Thank you for the vote of confidence.  I'll try to make it back to this string in the forum to update everyone in 30 days or so.  Just a quick couple items of clarification: 

  • Employee B is actually improving through the coaching.  If I left the impression above that she wasn't improving, I apologize.  She is most certainly improving, but not yet producing sales at the level of Employee A.
  • My reference to a "mediocre manager" above was describing the manager who wouldn't care enough to solicit feedback from other managers (such as on this post).  That being said, I will certainly work to be sure MY behavior is effective as well!  Otherwise, I can't expect to reach the next level myself.
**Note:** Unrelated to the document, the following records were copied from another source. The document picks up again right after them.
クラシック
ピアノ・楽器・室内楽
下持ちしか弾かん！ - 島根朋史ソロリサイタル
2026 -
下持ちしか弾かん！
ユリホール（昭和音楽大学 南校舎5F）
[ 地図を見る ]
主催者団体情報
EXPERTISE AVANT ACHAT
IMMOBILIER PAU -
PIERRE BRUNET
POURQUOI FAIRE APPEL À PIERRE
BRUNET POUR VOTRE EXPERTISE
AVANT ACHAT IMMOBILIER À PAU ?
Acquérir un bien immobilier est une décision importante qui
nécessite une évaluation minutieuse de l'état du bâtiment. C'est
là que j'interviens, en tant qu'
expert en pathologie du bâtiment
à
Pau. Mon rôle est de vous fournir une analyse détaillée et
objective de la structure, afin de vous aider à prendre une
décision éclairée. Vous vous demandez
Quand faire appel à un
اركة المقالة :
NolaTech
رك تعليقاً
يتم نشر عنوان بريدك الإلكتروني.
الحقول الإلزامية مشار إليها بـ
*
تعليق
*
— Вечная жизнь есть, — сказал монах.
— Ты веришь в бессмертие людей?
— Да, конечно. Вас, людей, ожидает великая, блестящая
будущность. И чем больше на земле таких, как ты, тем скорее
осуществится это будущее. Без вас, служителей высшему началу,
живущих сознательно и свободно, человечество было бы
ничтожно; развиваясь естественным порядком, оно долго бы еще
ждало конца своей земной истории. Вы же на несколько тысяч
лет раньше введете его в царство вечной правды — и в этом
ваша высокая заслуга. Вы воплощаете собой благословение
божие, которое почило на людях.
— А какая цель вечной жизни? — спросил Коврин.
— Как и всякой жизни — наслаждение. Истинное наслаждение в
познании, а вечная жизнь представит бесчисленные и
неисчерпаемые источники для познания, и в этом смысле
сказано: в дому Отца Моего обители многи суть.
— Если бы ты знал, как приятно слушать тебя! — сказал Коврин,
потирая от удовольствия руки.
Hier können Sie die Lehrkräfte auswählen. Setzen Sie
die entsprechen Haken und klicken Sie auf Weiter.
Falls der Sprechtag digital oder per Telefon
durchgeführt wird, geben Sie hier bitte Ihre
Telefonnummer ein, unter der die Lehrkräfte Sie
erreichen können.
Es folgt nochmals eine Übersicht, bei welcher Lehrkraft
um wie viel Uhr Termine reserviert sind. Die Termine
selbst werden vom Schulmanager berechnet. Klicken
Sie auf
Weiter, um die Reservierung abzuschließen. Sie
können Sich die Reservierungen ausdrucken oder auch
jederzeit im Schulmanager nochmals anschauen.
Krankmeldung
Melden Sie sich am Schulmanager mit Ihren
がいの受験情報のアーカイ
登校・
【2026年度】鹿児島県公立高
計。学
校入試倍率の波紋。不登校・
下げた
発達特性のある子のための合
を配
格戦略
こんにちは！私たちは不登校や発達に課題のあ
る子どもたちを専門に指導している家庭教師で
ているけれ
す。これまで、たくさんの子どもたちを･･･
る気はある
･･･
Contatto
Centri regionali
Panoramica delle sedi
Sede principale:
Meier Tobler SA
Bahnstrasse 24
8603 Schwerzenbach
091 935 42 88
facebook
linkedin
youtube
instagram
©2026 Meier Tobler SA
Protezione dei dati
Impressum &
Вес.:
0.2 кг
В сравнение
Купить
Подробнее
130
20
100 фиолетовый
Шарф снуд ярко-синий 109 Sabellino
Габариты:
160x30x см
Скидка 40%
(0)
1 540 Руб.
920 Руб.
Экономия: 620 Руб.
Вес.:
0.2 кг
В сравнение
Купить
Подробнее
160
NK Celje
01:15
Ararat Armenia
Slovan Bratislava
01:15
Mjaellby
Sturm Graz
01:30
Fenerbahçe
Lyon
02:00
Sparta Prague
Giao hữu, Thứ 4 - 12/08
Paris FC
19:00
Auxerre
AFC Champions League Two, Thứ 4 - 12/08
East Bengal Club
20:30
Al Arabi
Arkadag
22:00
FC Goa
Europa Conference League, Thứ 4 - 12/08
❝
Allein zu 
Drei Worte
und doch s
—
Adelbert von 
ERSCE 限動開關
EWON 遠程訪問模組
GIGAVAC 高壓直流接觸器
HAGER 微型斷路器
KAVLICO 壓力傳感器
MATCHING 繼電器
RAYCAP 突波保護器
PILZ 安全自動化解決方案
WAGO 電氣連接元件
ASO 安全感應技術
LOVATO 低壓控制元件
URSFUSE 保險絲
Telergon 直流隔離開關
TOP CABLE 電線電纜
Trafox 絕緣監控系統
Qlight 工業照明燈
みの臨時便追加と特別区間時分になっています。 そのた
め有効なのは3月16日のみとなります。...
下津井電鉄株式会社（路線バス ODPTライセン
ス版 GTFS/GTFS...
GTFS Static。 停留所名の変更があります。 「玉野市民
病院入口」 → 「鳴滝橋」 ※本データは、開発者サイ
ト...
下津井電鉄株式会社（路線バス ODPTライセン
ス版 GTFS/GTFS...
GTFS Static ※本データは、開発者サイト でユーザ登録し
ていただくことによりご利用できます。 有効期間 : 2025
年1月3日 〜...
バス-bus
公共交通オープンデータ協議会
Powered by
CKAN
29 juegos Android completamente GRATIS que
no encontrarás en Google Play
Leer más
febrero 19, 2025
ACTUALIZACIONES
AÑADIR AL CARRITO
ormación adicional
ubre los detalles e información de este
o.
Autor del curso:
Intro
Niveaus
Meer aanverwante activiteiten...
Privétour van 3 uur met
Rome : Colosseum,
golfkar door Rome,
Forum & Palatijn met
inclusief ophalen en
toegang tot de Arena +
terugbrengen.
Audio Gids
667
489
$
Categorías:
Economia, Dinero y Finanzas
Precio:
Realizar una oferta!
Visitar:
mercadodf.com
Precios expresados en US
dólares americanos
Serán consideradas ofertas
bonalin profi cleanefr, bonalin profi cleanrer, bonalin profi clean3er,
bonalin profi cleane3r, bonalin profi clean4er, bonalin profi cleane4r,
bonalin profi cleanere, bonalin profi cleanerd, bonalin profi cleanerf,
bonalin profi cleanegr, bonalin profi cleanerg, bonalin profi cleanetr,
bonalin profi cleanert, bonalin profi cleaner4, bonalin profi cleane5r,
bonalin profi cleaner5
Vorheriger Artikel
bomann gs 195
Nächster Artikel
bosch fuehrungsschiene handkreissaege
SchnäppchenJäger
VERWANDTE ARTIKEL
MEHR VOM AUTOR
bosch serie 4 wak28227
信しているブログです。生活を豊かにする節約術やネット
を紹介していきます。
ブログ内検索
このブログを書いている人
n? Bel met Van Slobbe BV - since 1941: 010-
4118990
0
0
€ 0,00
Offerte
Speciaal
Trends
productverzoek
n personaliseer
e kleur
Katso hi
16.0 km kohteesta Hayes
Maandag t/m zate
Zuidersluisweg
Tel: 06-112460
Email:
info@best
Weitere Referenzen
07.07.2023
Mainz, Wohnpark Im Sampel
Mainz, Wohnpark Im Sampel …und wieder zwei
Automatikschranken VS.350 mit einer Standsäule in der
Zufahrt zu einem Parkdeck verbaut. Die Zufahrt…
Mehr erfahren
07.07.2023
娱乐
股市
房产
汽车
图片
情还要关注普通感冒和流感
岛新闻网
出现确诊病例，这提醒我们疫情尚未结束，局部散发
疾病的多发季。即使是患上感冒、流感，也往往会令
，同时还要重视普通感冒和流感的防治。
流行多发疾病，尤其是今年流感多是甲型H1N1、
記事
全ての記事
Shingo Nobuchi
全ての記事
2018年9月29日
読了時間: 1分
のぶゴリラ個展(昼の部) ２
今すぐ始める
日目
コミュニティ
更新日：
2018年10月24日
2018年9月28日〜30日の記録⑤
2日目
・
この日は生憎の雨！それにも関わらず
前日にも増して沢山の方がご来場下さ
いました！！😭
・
Thanks again to all of you-- I suppose this string would be a perfect example of why MT has the forums in place!

Best Regards,


nealmparker's picture

This is my first post on manager tools and I love the podcasts and other material.  I have an average performer in my office that I hired about three years ago.  He is not a non-performer (grounds for dismissal) but is someone that consistently requires motivation for him to perform.  I have struggled and struggled with how to address this (ranging from shot across the bow - which I have done) to aggressively working to improve his performance but he always seems to settle back into a 2.5 (on a scale of 1 - 5 weak to strong performer).  Does anyone have suggestions for other resources I could access on addressing this type of person?  Some days I feel it would be easier to have someone who was outright non-performing as it makes it much easier for dismissal!  Incidentally, I am with a government organization (Army).

Thoughts I have are to accept this reality and continue working with him in this capacity, regular feedback, etc.  It is tough thought, as I have several strong performers in my office and I still find myself gravitating to having to spend more time with this weak to average performer than the others where my time should be focused.

I have the managers tools book, implement the trinity regularly, and am pretty familiar with the podcasts on performance, shot across the bow, etc.  I wanted to get some additional insight from people with experience on this type of person.

Thank you for anyones perspective, advice, resources!